A second freedom train, the American Freedom Train, toured the country in 1975–76 to commemorate the United States Bicentennial. This 26-car train was powered by three newly restored steam locomotives. The first to pull the train was the former Reading Company T-1 class 4-8-4 #2101. The second was the former Southern Pacific 4449, a large 4-8-4 steam locomotive that is still operating in special excursion service today. The third was the former Texas & Pacific 2-10-4 #610, which pulled the train in Texas. Due to light rail loadings and track conditions on the Louisville and Nashville Railroad, diesels hauled the train from New Orleans to Mobile, Alabama. Diesels were also required in Chicago after the steam locomotive derailed attempting to negotiate tracks by the Chicago lakefront.

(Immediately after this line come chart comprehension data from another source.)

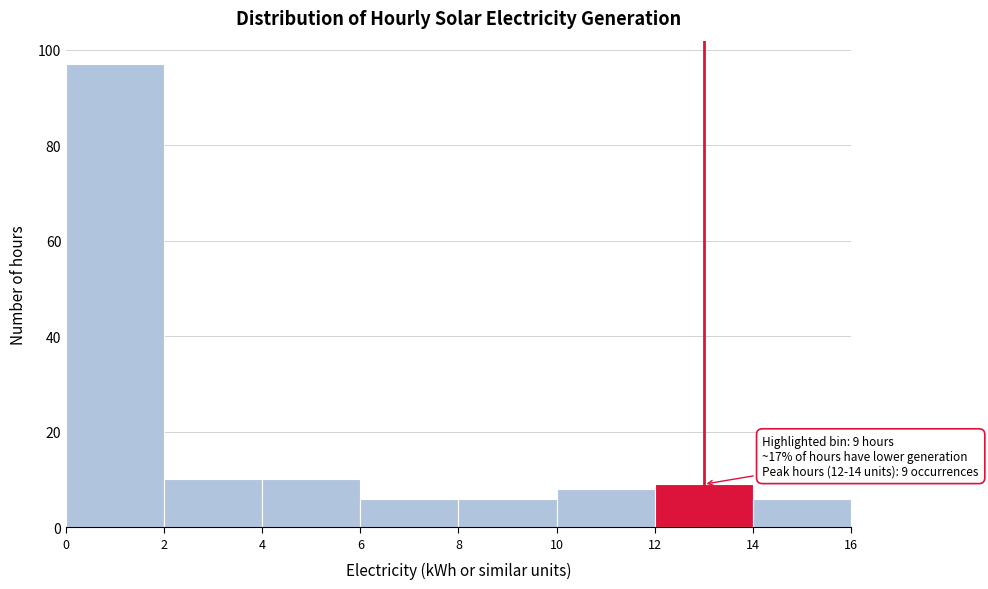

Which range on the x-axis has the tallest bar?

0 to 2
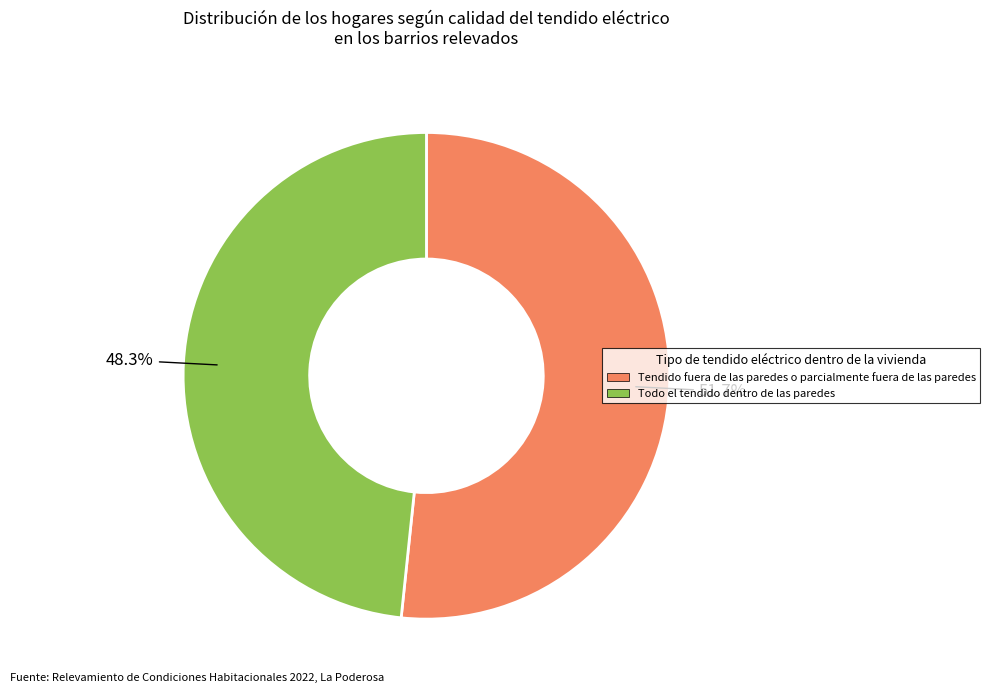

Is there a majority slice in this chart?

Yes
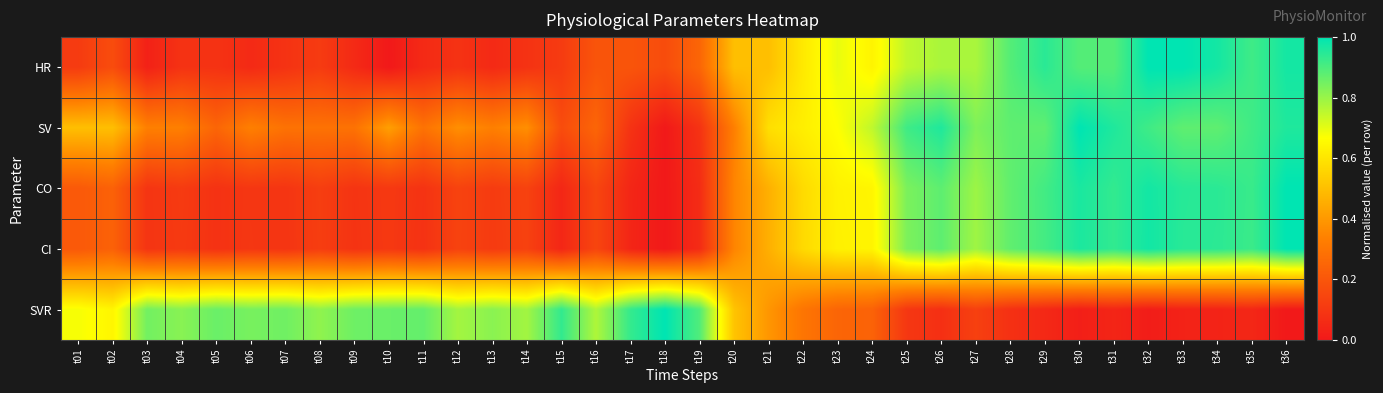

List the series in order of their peak value, highest first.

HR, SV, CO, CI, SVR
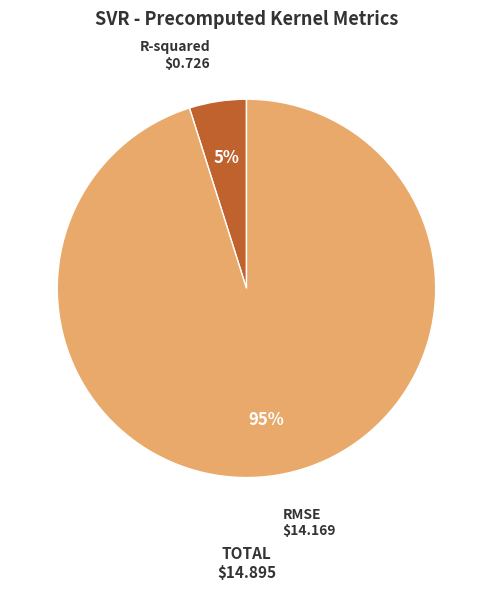

To the nearest percent, what is the difference between the largest and smallest slice percentages?

90%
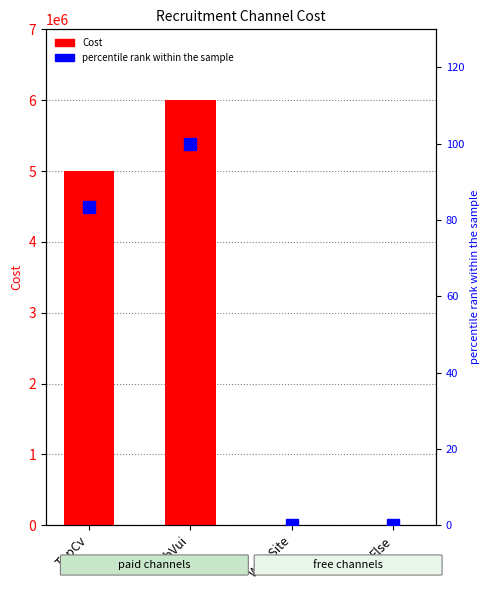

What is the sum of all Cost values?

11000000.0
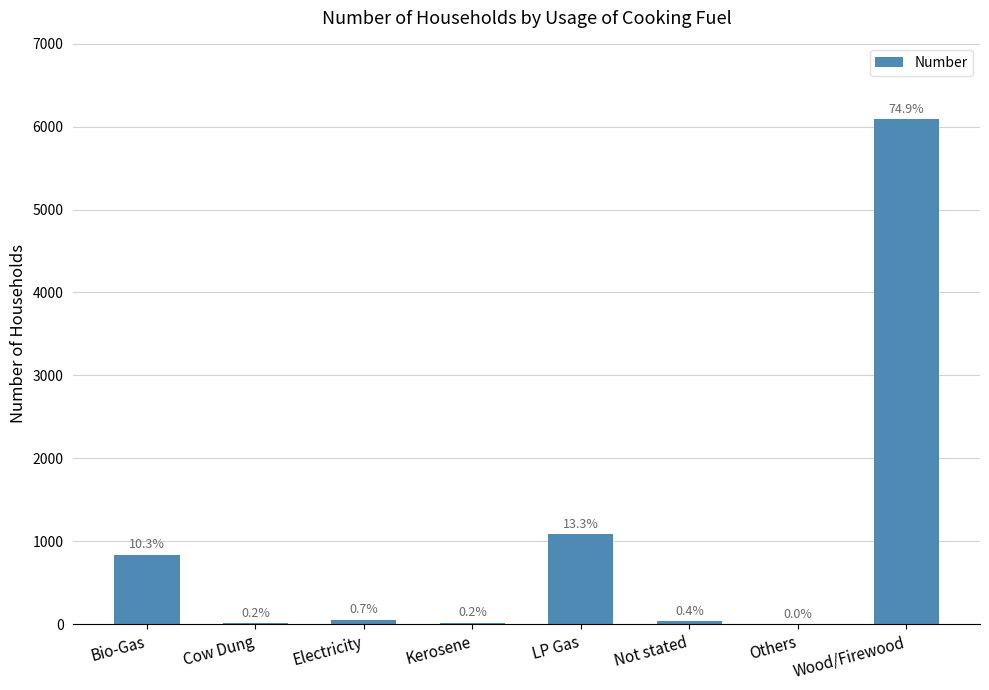

List the labels in order of value, smallest first.

Others, Cow Dung, Kerosene, Not stated, Electricity, Bio-Gas, LP Gas, Wood/Firewood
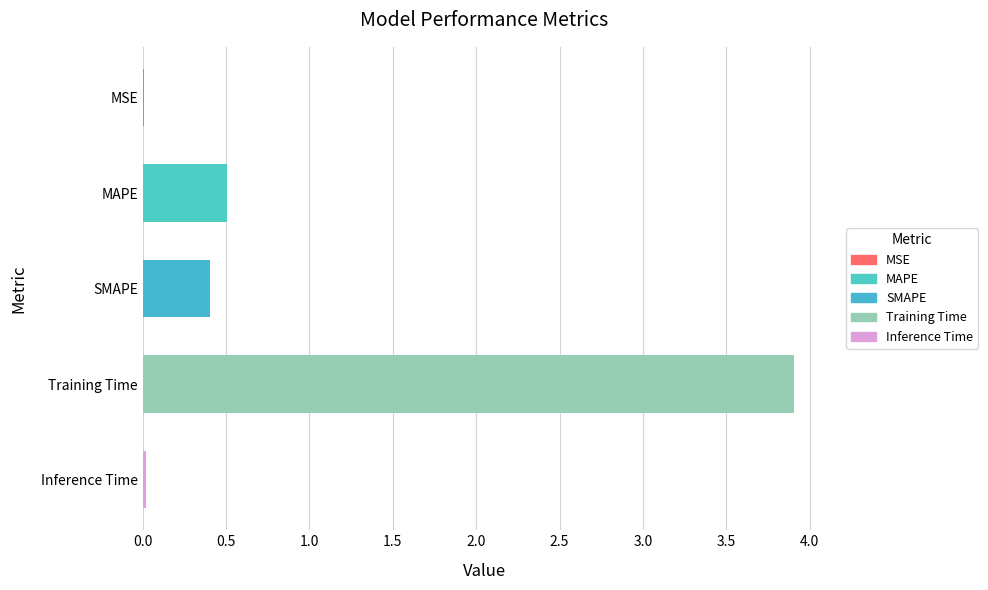

What is the average value?

1.0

The train itself consisted of 10 display cars, converted from New York Central and Penn Central baggage cars. They carried more than 500 treasures of Americana, including George Washington's copy of the Constitution, the original Louisiana Purchase, Judy Garland's dress from The Wizard of Oz, Joe Frazier's boxing trunks, Martin Luther King Jr.'s pulpit and robes, replicas of Jesse Owens' four Olympic gold medals from 1936 (one of which was stolen somewhere along the way), a pair of Wilt Chamberlain's basketball shoes, and a rock from the Moon.

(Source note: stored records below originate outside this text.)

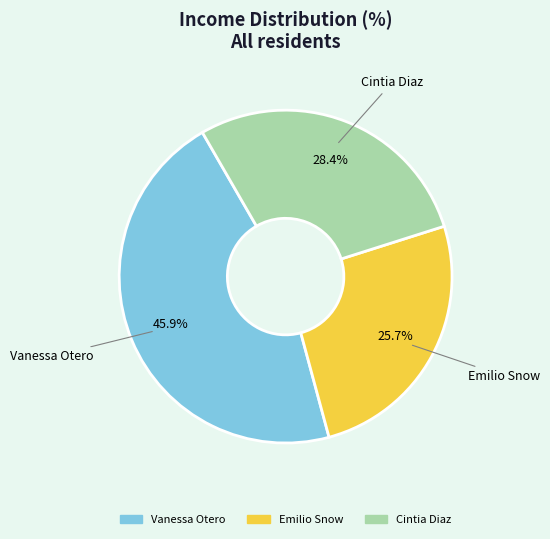

The Emilio Snow slice represents 26% of the pie. True or false?

True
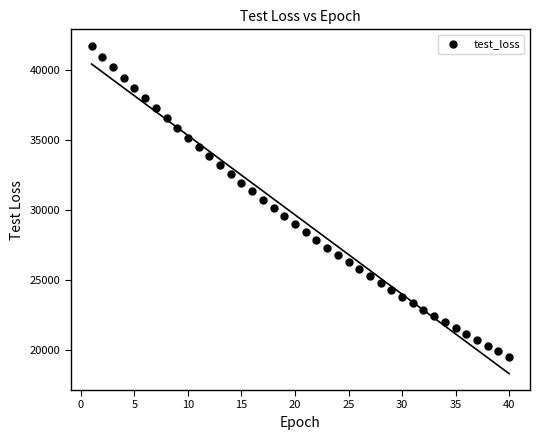

What is the range of Y values (max minus min)?

22241.8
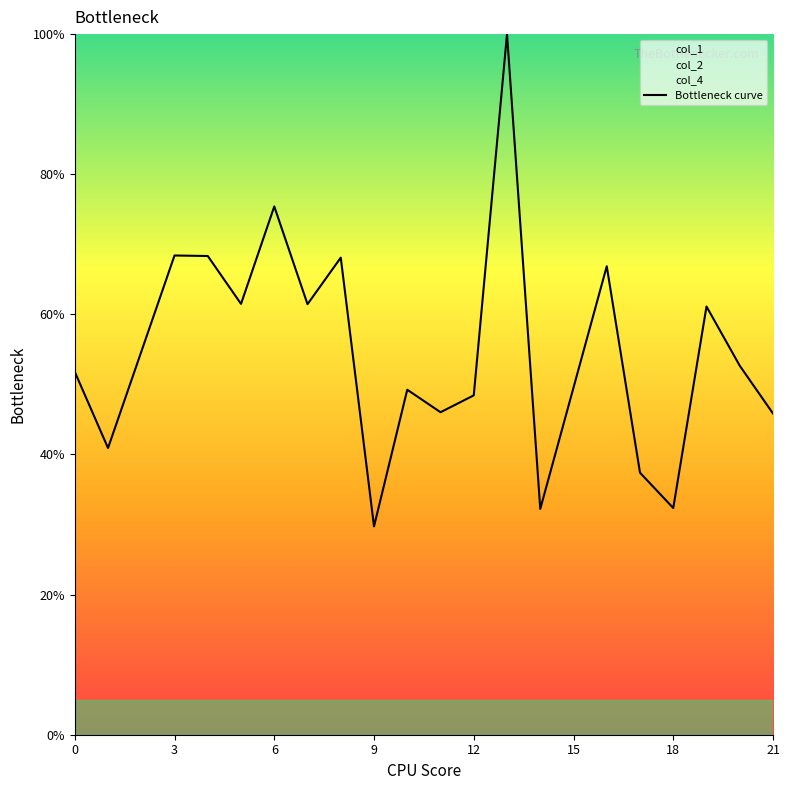

How many distinct data groups are displayed?

1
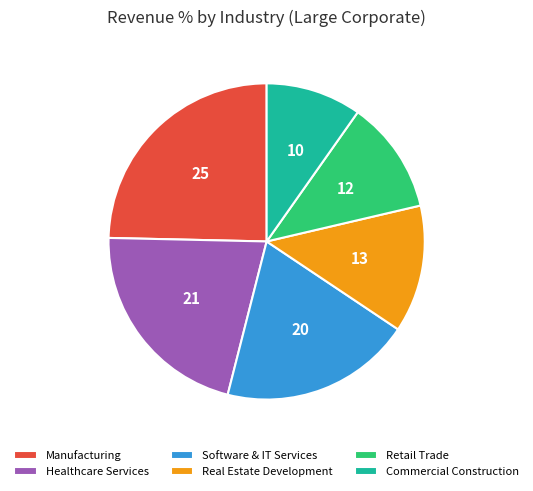

What is the ratio of the value at Software & IT Services to the value at Manufacturing?

0.8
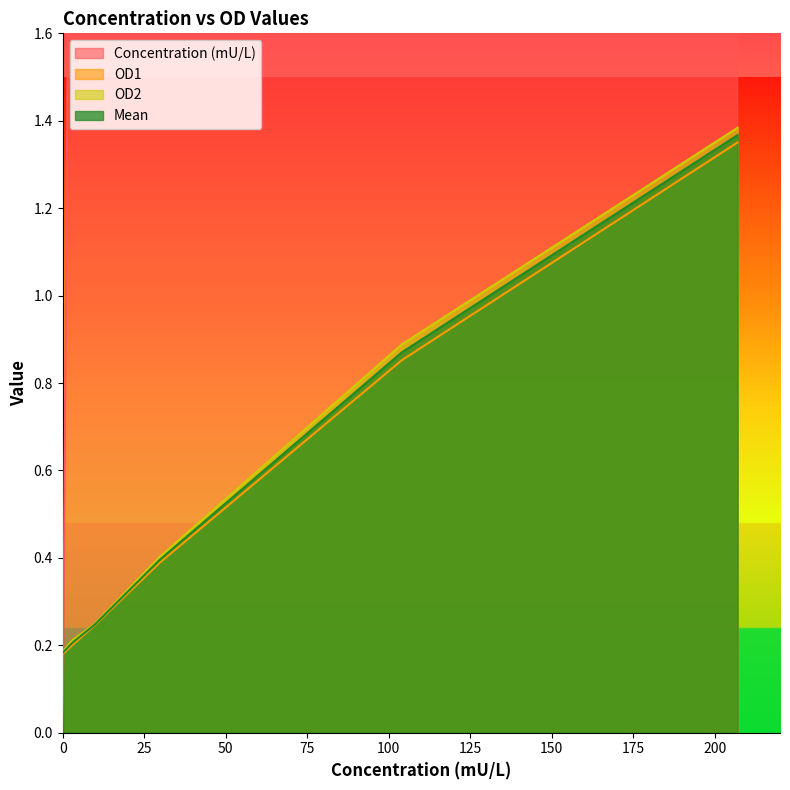

Which series has the largest total across all categories?

Concentration (mU/L)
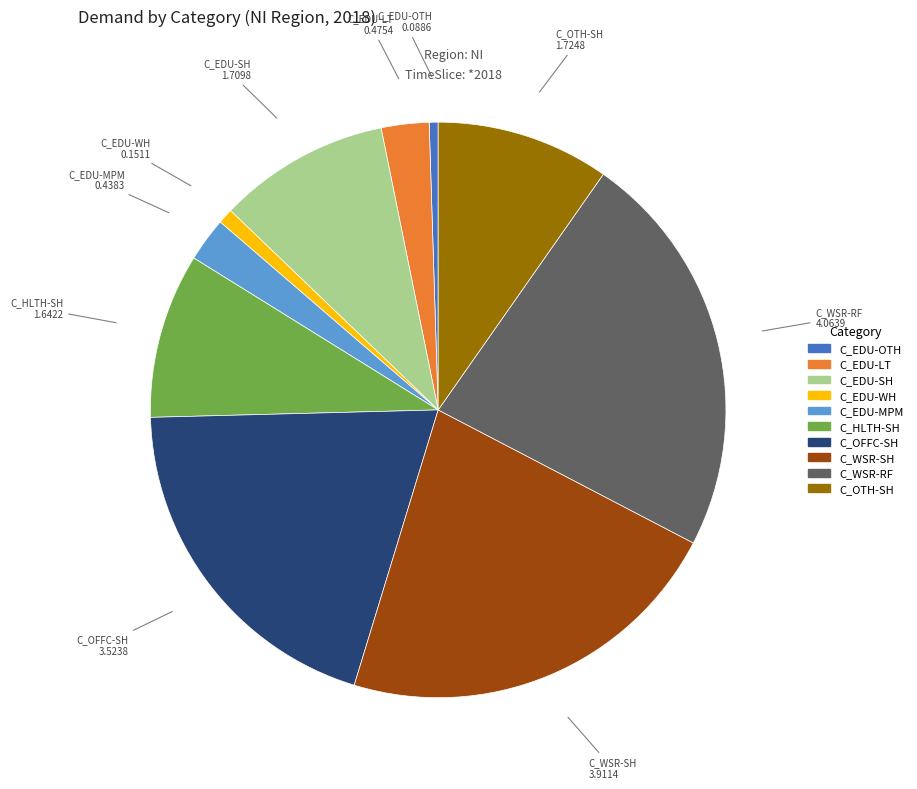

Combined, do C_OFFC-SH and C_EDU-LT account for over 50%?

No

Its tour of all 48 contiguous states lasted from April 1, 1975, until December 31, 1976. More than 7 million Americans visited the train during its tour, while millions more stood trackside to see it go by.

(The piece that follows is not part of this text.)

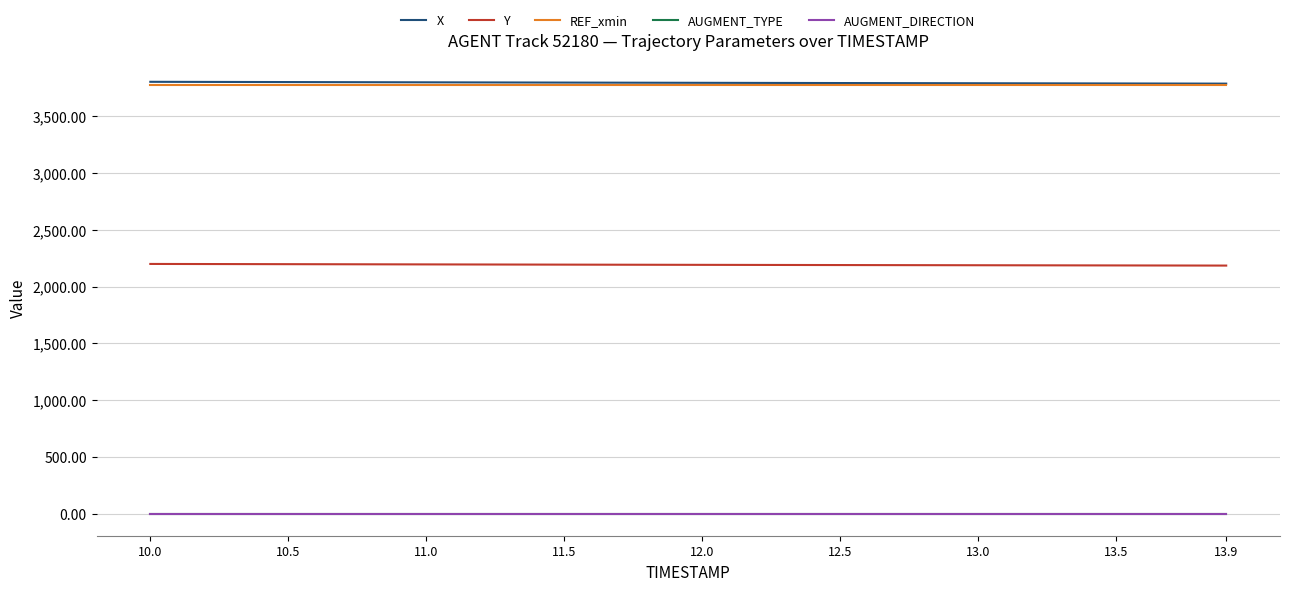

At how many categories does at least one series exceed 1780?

40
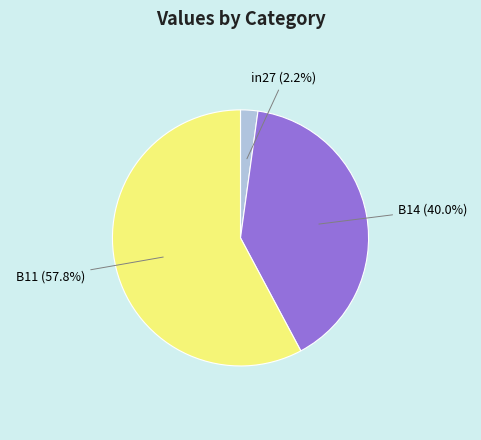

To the nearest percent, what is the combined percentage of in27 and B14?

42%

The tour began in Wilmington, Delaware, and headed northeast to New England, west through Pennsylvania, Ohio to Michigan, then around Lake Michigan to Illinois and Wisconsin. From the Midwest, the tour continued westward, zigzagging across the plains to Utah and then up to the Pacific Northwest. From Seattle, Washington, the tour then traveled south along the Pacific coast to southern California. The train and crew spent Christmas 1975 in Pomona, California, decorating the locomotive with a large profile of Santa Claus on the front of the smokebox above the front coupler. For 1976, the tour continued from southern California eastward through Arizona, New Mexico and Texas, then turned north to visit Kansas and Missouri before traveling through the Gulf Coast states and then north again to Pennsylvania. The tour continued southeast to New Jersey then south along the Atlantic coast before finally ending December 26, 1976, in Miami, Florida. The last visitor went through the train on December 31, 1976.

In early 1977, National Museums of Canada bought 15 of the cars and from 1978 to 1980 toured across Canada as Discovery Train, a mobile museum focusing on that country's history.